Отложив за ненадобностью на дальнюю полку свой основной датский язык, я плотно занялся английским. В частности, стал вести блог на best-repetitor.jimdo.com и делиться с интересующимися лингвистикой (и культурой в целом) читателями. Несколько эссе получились посвящёнными английским идиомам. А где английская идиома, там либо библия, либо «Шекспир», фамилию которого я после прогулки по Стратфорду-на-Эйвоне всегда теперь пишу в кавычках. Сейчас не лучшее время объяснять, почему я так странно делаю. На тему того, кто в действительности участвовал в масштабнейшем проекте «Шекспир», вы сами можете прочитать толстые исследования и увидеть немало интересных документальных фильмов. Речь снова не о том.
Речь о диком гусе. За которым в Англии принято гоняться. Конечно, только в идиоме Wild Goose Chase, которая означает «напрасный труд», поскольку зачем преследовать дикого гуся, когда есть гусь домашний, не умеющий толком летать? Об этом в четвёртой сцене второго действия «Ромео и Джульетты» говорит Меркуцио.
А теперь попробуйте найти это место у Бориса Леонидовича. Да, да, у Пастернака. Который, правда, не за этот перевод и даже не за поэзию, но свою Нобелевскую премию получил. Не ищите. Не найдёте. Никаких гусей там нет. Потому что вместо 13 полноценных реплик оригинального Меркуцио (с момента прихода Ромео и до ухода няньки с Пьетро) Пастернак почему-то оставил лишь… 8.
Кстати, вы знаете, как в другой драме разгневанный Отелло убил свою жену, Дездемону? Я помню, как в своё время этот вопрос был задан в эфире какой-то высокоинтеллектуальной игры и как упивался своей эрудицией ведущий, поскольку ответ оказался банальным: задушил. Нет, расхохотался ведущий, все так думают, а вы почитайте, почитайте! У Шекспира он её… заколол кинжалом!
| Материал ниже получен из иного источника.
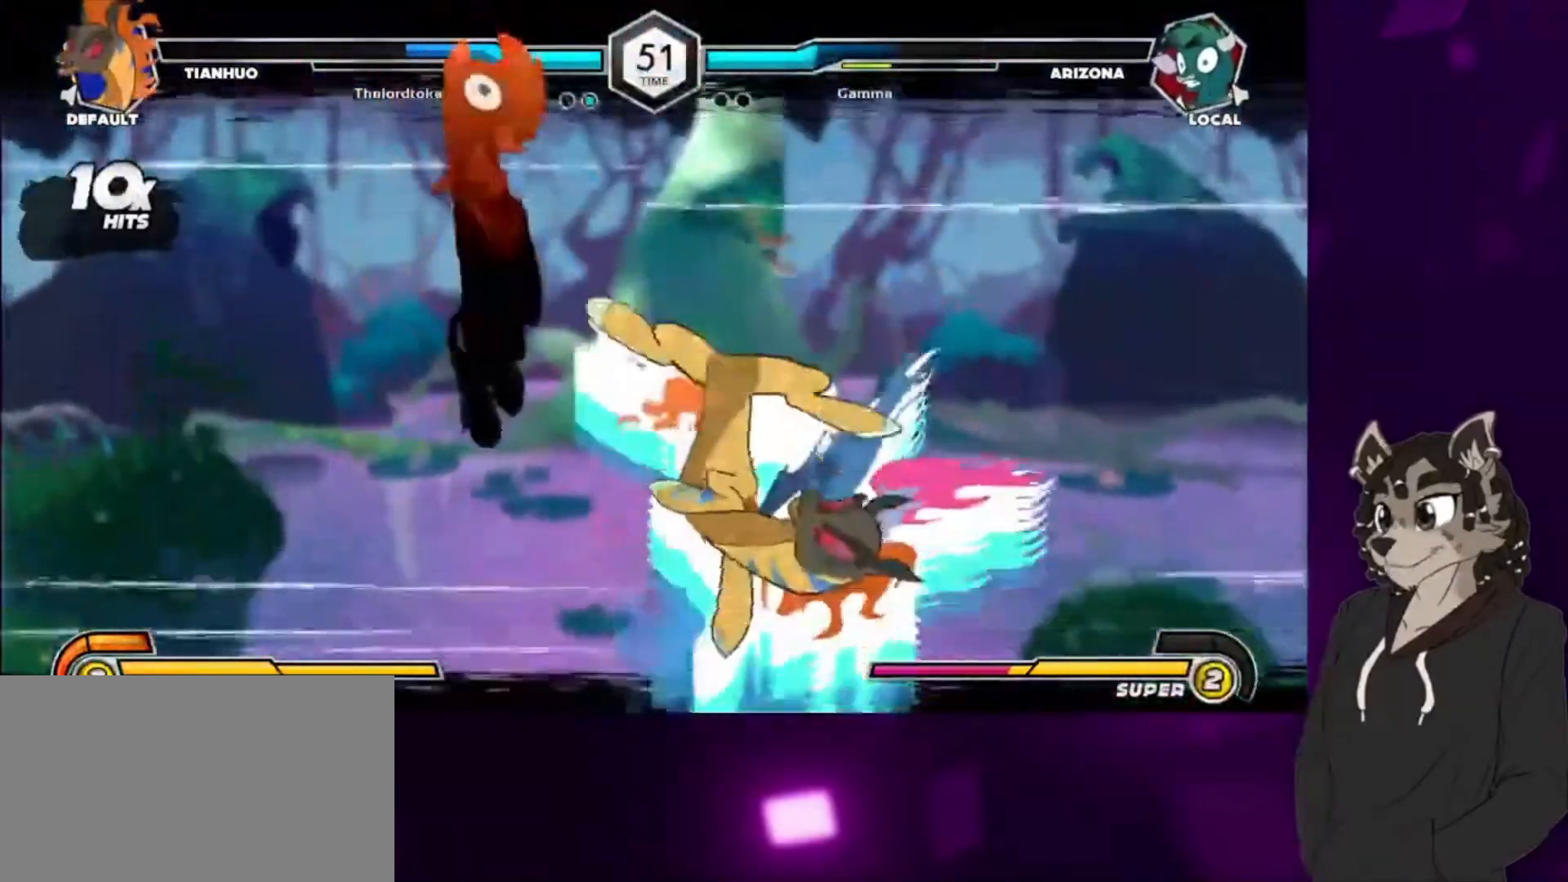
{"buttons": ["DPAD_LEFT"], "events": [[133, "DPAD_UP", "up"], [133, "SQUARE", "up"], [267, "SQUARE", "down"], [300, "DPAD_UP", "down"], [433, "DPAD_UP", "up"], [467, "SQUARE", "up"]]}
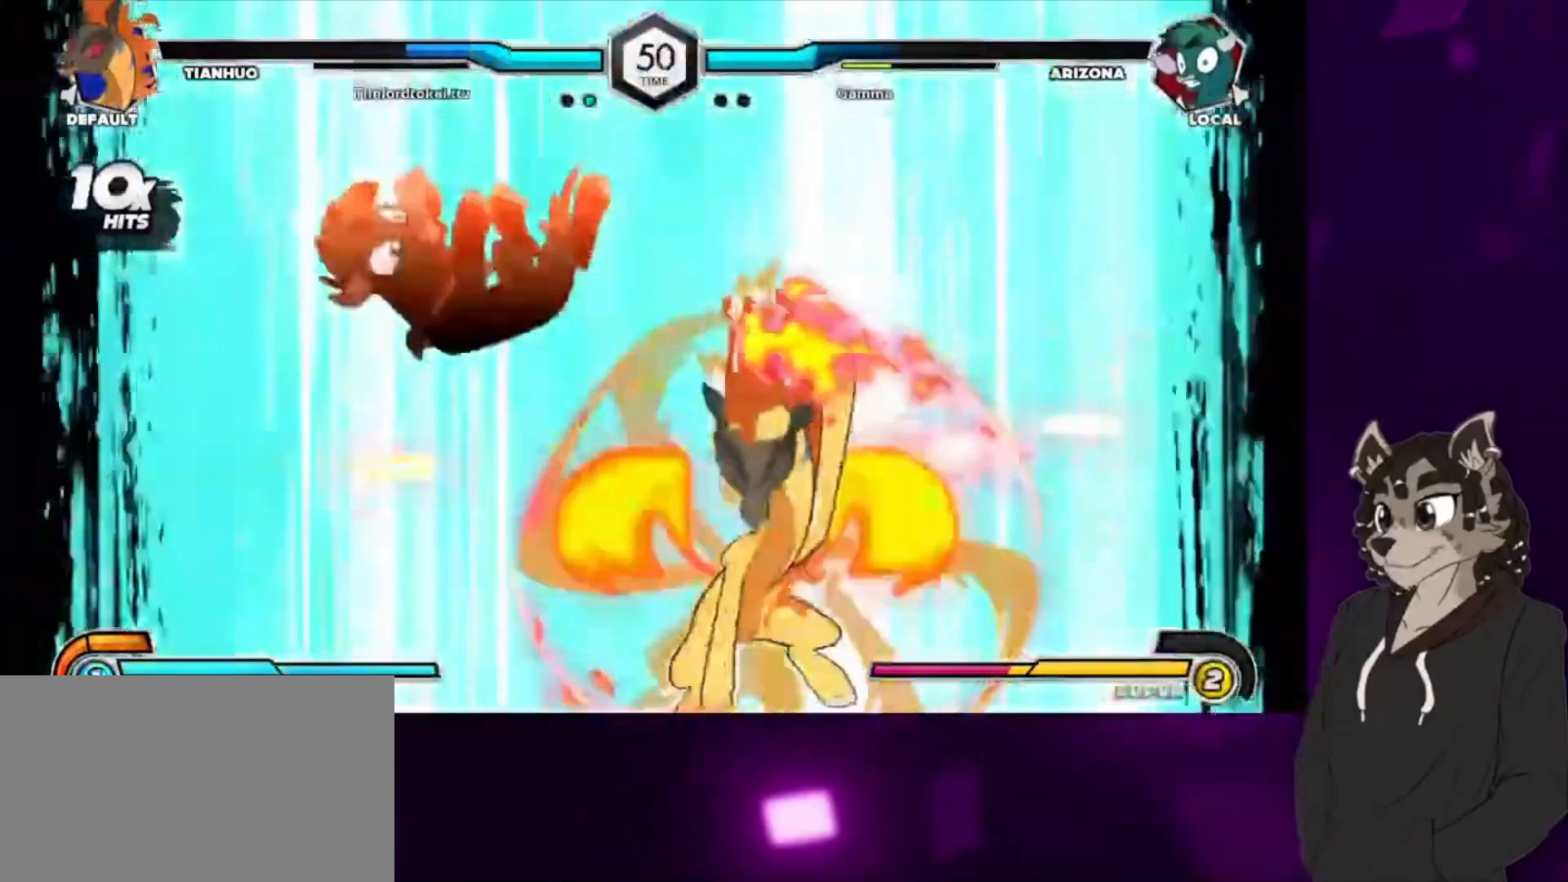
{"buttons": ["DPAD_LEFT"], "events": []}
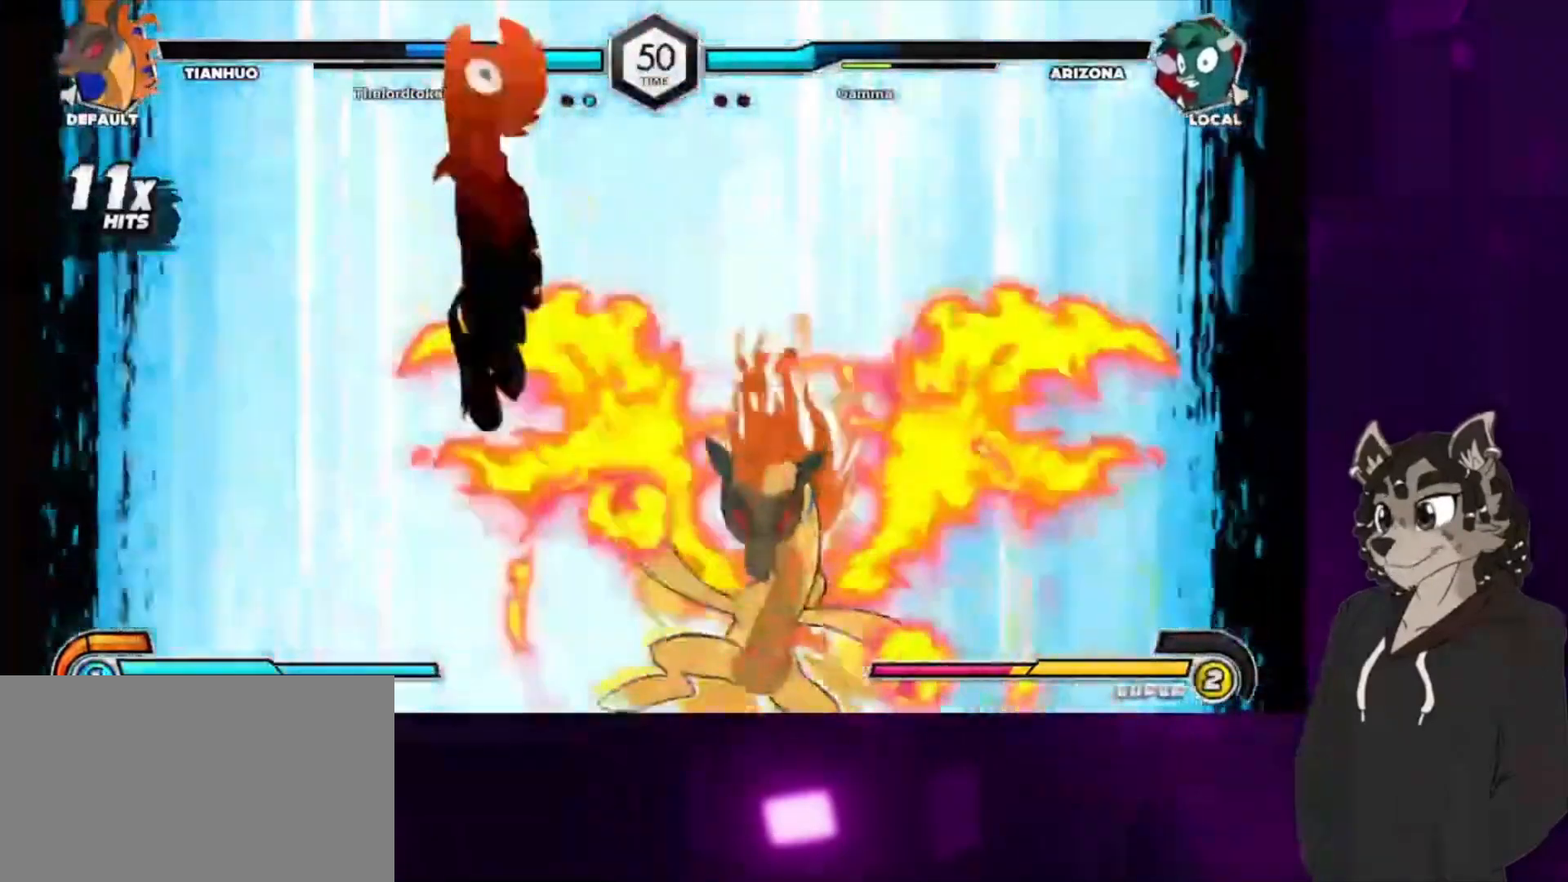
{"buttons": ["DPAD_UP", "DPAD_LEFT"], "events": [[300, "SQUARE", "down"], [333, "DPAD_UP", "down"], [500, "SQUARE", "up"]]}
Действительно, в версии Пастернака Отелло жену сперва душит, потом даёт сказать ещё одну прощальную фразу, и добивает клинком. Но беда в том, что так происходит только в версии Пастернака. В оригинале читаем единственную ремарку – He stifles her (Он душит её). Быть может, Борис Леонидович в этом месте посадил в своём томике досадную кляксу и потому вместо stifle прочитал stick (закалывать скот)? Разведём руками…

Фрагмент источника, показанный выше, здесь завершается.